TASK BRIEF
From the first line to the last, retype the records exactly and skip the pictures.
= = = = =
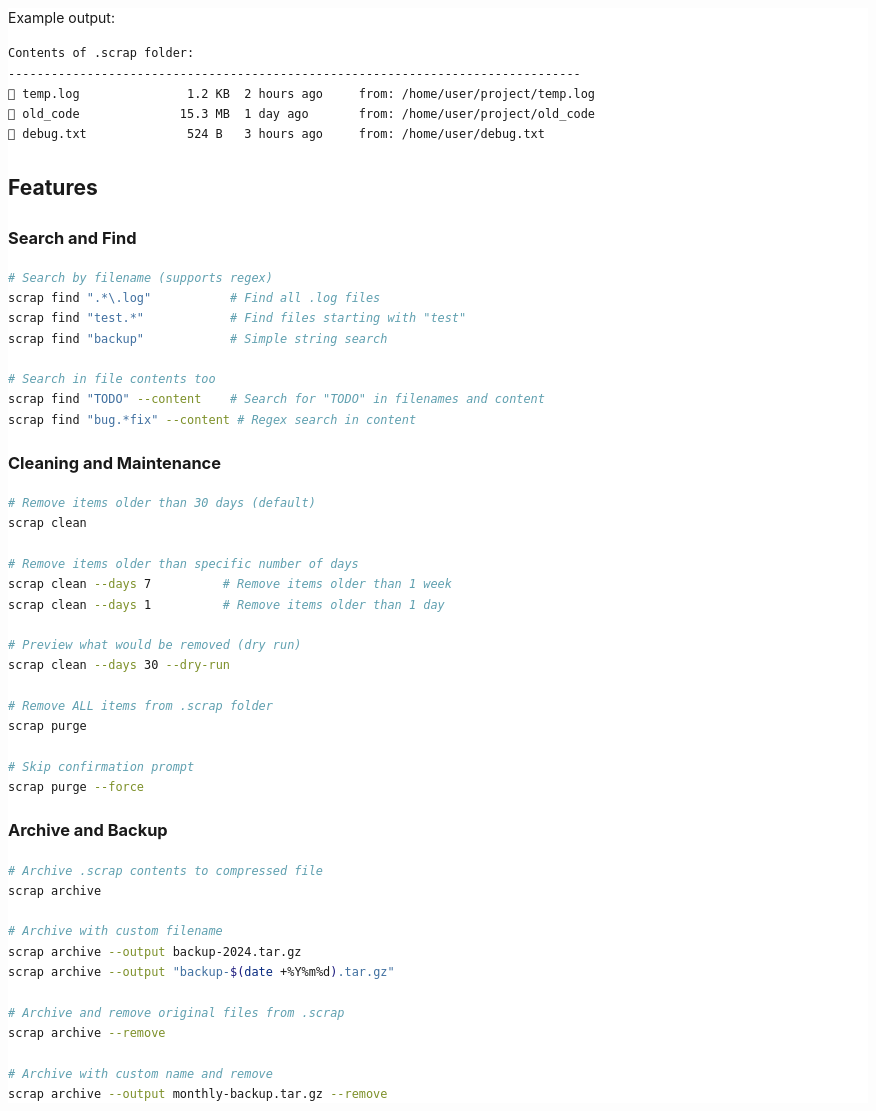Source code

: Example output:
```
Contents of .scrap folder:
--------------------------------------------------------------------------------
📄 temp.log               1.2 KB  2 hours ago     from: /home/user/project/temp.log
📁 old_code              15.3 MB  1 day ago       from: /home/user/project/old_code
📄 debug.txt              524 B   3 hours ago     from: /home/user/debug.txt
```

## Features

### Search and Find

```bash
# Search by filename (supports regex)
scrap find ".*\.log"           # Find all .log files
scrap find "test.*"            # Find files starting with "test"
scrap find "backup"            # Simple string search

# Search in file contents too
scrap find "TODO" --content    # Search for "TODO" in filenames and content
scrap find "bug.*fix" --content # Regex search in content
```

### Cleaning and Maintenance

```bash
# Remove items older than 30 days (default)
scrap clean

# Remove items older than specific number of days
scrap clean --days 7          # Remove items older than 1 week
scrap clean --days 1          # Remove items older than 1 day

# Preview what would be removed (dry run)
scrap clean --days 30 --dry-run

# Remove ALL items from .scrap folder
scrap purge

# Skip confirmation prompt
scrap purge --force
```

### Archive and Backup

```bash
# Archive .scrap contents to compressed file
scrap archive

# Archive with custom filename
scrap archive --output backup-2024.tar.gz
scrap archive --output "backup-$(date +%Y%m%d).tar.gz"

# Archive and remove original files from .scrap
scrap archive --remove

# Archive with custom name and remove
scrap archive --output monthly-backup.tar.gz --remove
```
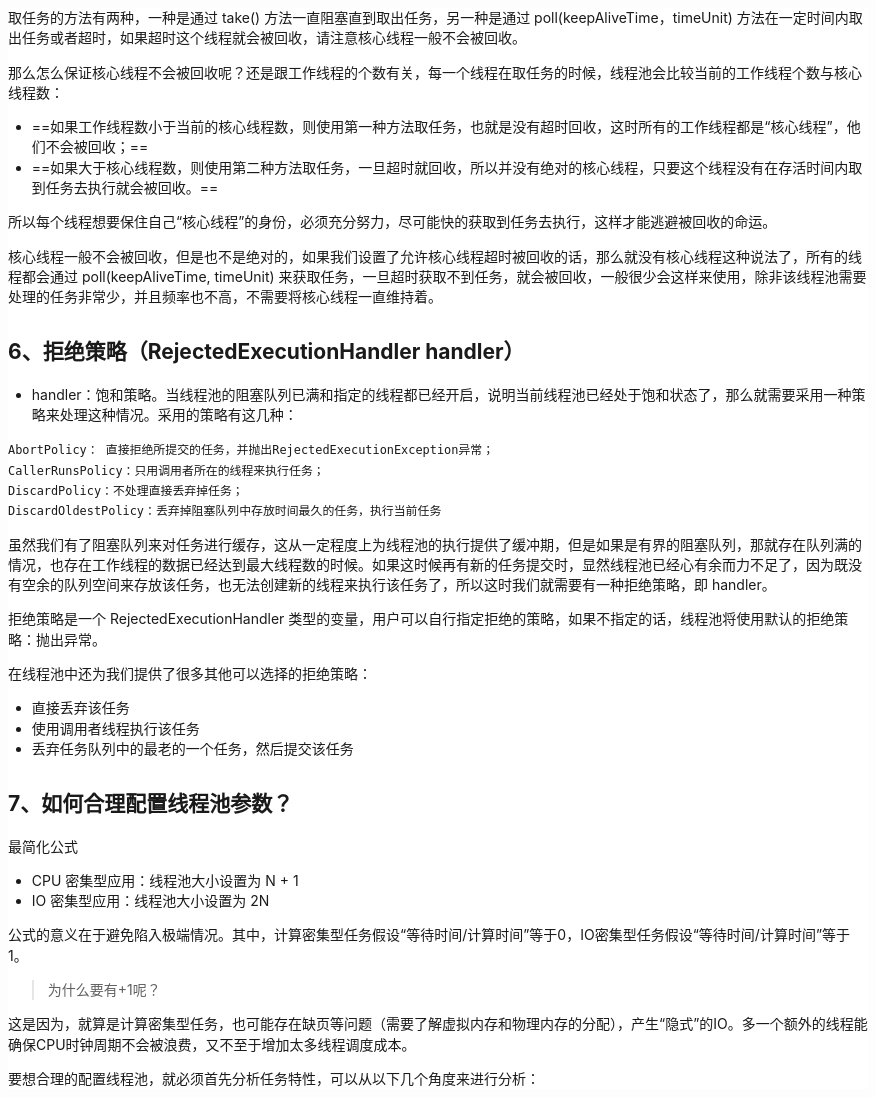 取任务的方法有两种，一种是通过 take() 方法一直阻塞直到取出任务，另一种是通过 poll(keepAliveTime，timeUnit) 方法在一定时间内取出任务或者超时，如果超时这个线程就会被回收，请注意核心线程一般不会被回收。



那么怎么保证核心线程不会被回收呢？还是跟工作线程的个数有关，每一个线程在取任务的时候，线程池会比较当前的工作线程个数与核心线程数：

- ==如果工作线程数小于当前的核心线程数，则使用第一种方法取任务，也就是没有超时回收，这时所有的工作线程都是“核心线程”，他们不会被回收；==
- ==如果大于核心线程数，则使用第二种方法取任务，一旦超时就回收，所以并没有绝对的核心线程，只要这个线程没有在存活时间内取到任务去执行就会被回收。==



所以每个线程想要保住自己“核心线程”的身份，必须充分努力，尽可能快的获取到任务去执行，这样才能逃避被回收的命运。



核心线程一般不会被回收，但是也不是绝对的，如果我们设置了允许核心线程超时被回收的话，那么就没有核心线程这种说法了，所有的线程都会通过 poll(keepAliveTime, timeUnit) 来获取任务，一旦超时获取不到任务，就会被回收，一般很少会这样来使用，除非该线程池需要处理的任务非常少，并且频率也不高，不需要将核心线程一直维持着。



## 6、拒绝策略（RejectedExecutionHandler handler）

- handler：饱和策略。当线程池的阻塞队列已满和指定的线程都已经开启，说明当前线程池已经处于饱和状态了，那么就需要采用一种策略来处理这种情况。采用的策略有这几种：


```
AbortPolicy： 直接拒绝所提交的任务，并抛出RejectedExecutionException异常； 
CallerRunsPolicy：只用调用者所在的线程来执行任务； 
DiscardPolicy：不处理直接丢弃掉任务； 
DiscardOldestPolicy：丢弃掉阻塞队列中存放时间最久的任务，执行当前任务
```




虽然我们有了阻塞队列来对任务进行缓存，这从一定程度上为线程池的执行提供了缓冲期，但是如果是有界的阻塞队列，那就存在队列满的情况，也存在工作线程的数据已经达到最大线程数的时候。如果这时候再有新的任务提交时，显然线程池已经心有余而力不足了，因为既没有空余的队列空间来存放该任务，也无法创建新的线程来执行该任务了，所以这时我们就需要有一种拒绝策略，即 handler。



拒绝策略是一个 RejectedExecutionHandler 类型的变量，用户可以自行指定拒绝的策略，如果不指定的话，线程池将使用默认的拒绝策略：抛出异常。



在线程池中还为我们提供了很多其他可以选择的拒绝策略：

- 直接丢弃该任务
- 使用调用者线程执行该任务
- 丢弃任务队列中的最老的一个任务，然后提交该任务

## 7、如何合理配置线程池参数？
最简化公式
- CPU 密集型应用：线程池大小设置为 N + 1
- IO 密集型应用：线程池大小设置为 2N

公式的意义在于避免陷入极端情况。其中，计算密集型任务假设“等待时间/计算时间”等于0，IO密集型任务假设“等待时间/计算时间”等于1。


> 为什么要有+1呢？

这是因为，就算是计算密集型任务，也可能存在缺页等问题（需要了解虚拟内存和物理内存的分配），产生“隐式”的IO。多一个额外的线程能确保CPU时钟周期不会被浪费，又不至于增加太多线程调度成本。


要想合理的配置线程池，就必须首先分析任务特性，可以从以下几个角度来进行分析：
= = = = =
EXPECTED ANSWER
Source code

: Example output:
```
Contents of .scrap folder:
--------------------------------------------------------------------------------
📄 temp.log               1.2 KB  2 hours ago     from: /home/user/project/temp.log
📁 old_code              15.3 MB  1 day ago       from: /home/user/project/old_code
📄 debug.txt              524 B   3 hours ago     from: /home/user/debug.txt
```

## Features

### Search and Find

```bash
# Search by filename (supports regex)
scrap find ".*\.log"           # Find all .log files
scrap find "test.*"            # Find files starting with "test"
scrap find "backup"            # Simple string search

# Search in file contents too
scrap find "TODO" --content    # Search for "TODO" in filenames and content
scrap find "bug.*fix" --content # Regex search in content
```

### Cleaning and Maintenance

```bash
# Remove items older than 30 days (default)
scrap clean

# Remove items older than specific number of days
scrap clean --days 7          # Remove items older than 1 week
scrap clean --days 1          # Remove items older than 1 day

# Preview what would be removed (dry run)
scrap clean --days 30 --dry-run

# Remove ALL items from .scrap folder
scrap purge

# Skip confirmation prompt
scrap purge --force
```

### Archive and Backup

```bash
# Archive .scrap contents to compressed file
scrap archive

# Archive with custom filename
scrap archive --output backup-2024.tar.gz
scrap archive --output "backup-$(date +%Y%m%d).tar.gz"

# Archive and remove original files from .scrap
scrap archive --remove

# Archive with custom name and remove
scrap archive --output monthly-backup.tar.gz --remove
```
 取任务的方法有两种，一种是通过 take() 方法一直阻塞直到取出任务，另一种是通过 poll(keepAliveTime，timeUnit) 方法在一定时间内取出任务或者超时，如果超时这个线程就会被回收，请注意核心线程一般不会被回收。



那么怎么保证核心线程不会被回收呢？还是跟工作线程的个数有关，每一个线程在取任务的时候，线程池会比较当前的工作线程个数与核心线程数：

- ==如果工作线程数小于当前的核心线程数，则使用第一种方法取任务，也就是没有超时回收，这时所有的工作线程都是“核心线程”，他们不会被回收；==
- ==如果大于核心线程数，则使用第二种方法取任务，一旦超时就回收，所以并没有绝对的核心线程，只要这个线程没有在存活时间内取到任务去执行就会被回收。==



所以每个线程想要保住自己“核心线程”的身份，必须充分努力，尽可能快的获取到任务去执行，这样才能逃避被回收的命运。



核心线程一般不会被回收，但是也不是绝对的，如果我们设置了允许核心线程超时被回收的话，那么就没有核心线程这种说法了，所有的线程都会通过 poll(keepAliveTime, timeUnit) 来获取任务，一旦超时获取不到任务，就会被回收，一般很少会这样来使用，除非该线程池需要处理的任务非常少，并且频率也不高，不需要将核心线程一直维持着。



## 6、拒绝策略（RejectedExecutionHandler handler）

- handler：饱和策略。当线程池的阻塞队列已满和指定的线程都已经开启，说明当前线程池已经处于饱和状态了，那么就需要采用一种策略来处理这种情况。采用的策略有这几种：


```
AbortPolicy： 直接拒绝所提交的任务，并抛出RejectedExecutionException异常； 
CallerRunsPolicy：只用调用者所在的线程来执行任务； 
DiscardPolicy：不处理直接丢弃掉任务； 
DiscardOldestPolicy：丢弃掉阻塞队列中存放时间最久的任务，执行当前任务
```




虽然我们有了阻塞队列来对任务进行缓存，这从一定程度上为线程池的执行提供了缓冲期，但是如果是有界的阻塞队列，那就存在队列满的情况，也存在工作线程的数据已经达到最大线程数的时候。如果这时候再有新的任务提交时，显然线程池已经心有余而力不足了，因为既没有空余的队列空间来存放该任务，也无法创建新的线程来执行该任务了，所以这时我们就需要有一种拒绝策略，即 handler。



拒绝策略是一个 RejectedExecutionHandler 类型的变量，用户可以自行指定拒绝的策略，如果不指定的话，线程池将使用默认的拒绝策略：抛出异常。



在线程池中还为我们提供了很多其他可以选择的拒绝策略：

- 直接丢弃该任务
- 使用调用者线程执行该任务
- 丢弃任务队列中的最老的一个任务，然后提交该任务

## 7、如何合理配置线程池参数？
最简化公式
- CPU 密集型应用：线程池大小设置为 N + 1
- IO 密集型应用：线程池大小设置为 2N

公式的意义在于避免陷入极端情况。其中，计算密集型任务假设“等待时间/计算时间”等于0，IO密集型任务假设“等待时间/计算时间”等于1。


> 为什么要有+1呢？

这是因为，就算是计算密集型任务，也可能存在缺页等问题（需要了解虚拟内存和物理内存的分配），产生“隐式”的IO。多一个额外的线程能确保CPU时钟周期不会被浪费，又不至于增加太多线程调度成本。


要想合理的配置线程池，就必须首先分析任务特性，可以从以下几个角度来进行分析：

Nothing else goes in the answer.